The claimant was employed as an administration coordinator for approximately 2 years. Her annual salary was $75,000 (increasing to $78,000) and her employment was governed by the Clerks – Private Sector Award 2010 (Award). The contract of employment relevantly stated:
“Your salary is inclusive of any award provision/entitlements that may be payable under an award”.
“You are expected to work, on average at least 40 hours per week, however there will be times when you will be required to work reasonable additional hours as necessary to ensure that the requirements of your position are met. Your remuneration takes these additional hours of work in (sic) account and no further payment will be made for extra hours worked.”
After her employment ended, the claimant sought payment of almost $30,000 for overtime and working through her lunch breaks as directed.
The employer sought to rely on the above terms to argue that the claimant’s salary was inclusive of payment for any and all Award entitlements, as per clause 17 of the Award.
Clause 17.1 of the Award provides:
(a) An employer may pay an employee an annual salary in satisfaction of any or all of the following provisions of the award:
(i) clause 16 – Minimum weekly wages;
(ii) clause 19 – Allowances;
(iii) clauses 27 and 28 – Overtime and penalty rates; and
(iv) clause 29.3 – Annual leave loading.
(b) Where an annual salary is paid the employer must advise the employee in writing of the annual salary that is payable and which of the provisions of this award will be satisfied by payment of the annual salary.
The Magistrate agreed with the claimant’s argument that, because the contract of employment failed to identify the applicable Award and failed to specify which Award provisions were satisfied by the annual salary, the employer could not rely on clause 17 which requires specificity. The Magistrate concluded:
“…specificity is crucial because a worker must be able to compare his or her annual salary to award entitlements so that the no-disadvantage test can be properly considered…… The contract of employment does not exclude the claimant’s claim because cl 8.1 of the contract of employment does not clearly indicate that the claimant’s annual salary included those entitlements which she now seeks to recover.”[2]
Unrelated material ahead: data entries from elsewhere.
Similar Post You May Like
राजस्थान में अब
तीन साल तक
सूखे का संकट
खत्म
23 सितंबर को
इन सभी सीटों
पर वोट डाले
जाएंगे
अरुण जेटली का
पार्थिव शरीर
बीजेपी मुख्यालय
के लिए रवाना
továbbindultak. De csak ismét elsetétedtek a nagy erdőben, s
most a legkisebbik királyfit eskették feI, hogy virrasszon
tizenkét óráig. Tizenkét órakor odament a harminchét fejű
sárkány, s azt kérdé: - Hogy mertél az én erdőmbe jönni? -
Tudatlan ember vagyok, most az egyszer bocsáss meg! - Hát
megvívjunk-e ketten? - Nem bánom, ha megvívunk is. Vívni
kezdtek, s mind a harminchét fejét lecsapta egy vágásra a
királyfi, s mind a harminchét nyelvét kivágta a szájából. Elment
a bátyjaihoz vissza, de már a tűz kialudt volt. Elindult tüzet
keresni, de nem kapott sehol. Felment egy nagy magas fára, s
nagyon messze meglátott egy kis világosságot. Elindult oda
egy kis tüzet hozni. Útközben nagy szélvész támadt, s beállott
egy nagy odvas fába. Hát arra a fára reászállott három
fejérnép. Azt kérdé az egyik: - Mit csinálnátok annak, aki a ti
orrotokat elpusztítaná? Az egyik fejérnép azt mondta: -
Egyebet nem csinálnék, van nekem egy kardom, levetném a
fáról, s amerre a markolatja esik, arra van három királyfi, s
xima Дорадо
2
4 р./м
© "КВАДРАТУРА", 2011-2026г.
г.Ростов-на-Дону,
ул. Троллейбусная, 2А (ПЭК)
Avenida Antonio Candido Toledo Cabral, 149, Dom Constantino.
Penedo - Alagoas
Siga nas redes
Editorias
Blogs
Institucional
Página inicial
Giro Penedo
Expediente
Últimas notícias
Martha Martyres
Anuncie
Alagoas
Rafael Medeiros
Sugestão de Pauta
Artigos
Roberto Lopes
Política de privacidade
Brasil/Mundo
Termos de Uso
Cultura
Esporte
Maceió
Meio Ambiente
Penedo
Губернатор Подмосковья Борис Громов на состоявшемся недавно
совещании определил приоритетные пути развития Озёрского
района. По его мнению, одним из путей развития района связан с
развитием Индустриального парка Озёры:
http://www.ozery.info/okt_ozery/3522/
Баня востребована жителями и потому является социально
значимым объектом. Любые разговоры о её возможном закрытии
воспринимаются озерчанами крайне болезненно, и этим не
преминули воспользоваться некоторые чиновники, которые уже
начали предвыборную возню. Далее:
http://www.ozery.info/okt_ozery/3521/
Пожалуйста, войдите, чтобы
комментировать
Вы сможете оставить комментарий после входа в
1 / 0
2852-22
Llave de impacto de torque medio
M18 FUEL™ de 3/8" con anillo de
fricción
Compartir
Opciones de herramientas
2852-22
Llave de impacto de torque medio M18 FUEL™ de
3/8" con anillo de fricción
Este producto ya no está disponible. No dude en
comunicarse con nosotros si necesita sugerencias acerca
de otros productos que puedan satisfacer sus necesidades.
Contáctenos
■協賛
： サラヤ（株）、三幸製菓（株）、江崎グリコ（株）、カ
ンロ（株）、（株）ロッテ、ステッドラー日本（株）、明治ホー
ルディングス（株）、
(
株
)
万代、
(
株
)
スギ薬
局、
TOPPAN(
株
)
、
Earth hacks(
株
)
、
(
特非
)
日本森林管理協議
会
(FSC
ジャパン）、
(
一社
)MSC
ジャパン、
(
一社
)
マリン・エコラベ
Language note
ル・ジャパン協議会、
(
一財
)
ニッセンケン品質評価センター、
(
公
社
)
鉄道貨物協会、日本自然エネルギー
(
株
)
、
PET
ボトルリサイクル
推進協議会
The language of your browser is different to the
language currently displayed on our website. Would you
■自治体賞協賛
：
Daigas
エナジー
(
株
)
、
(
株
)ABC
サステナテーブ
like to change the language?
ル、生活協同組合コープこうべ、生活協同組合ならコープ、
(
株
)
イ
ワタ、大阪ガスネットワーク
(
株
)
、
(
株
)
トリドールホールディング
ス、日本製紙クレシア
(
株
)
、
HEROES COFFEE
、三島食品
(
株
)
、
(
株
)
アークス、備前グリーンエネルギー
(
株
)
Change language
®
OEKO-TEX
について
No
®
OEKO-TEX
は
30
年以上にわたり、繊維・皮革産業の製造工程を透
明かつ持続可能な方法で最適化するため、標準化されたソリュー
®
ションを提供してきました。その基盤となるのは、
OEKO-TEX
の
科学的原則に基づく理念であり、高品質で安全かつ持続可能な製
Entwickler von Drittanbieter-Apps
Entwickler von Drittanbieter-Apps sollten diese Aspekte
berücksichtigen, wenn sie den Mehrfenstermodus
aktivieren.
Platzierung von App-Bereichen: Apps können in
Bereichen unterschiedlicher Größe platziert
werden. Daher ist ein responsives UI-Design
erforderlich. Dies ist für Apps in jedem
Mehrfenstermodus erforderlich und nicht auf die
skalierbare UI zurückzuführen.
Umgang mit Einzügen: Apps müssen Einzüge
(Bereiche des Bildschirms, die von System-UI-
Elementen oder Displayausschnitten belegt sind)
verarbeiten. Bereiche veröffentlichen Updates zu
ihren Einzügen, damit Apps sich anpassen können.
Key take-away for employers
In order to be able to rely on cl 17 of the Clerks – Private Sector Award 2010 Award, the contract of employment must contain a clause that meets the requirements of cl 17. A general statement to the effect that the annual salary compensates the employees for all award entitlements will not be sufficient.
Does that mean there is no room for the concept of common law set-off for clerical employees covered by the Award? Probably not.
This case was only concerned with the preliminary issue of the application of cl 17 of the Award. It did not deal with the broader issue of common law set-off. While the employer in this case could not rely on clause 17, it might still be possible, through evidence, to establish that the employee received payments in excess of her Award entitlements (which seems likely) and that the terms on which the excess payments were made permit the employer to set them off against specific Award entitlements (such as overtime) that were not separately paid.
However, had the wording in cl 17 been used in the contract of employment, it would not have been necessary to have this argument.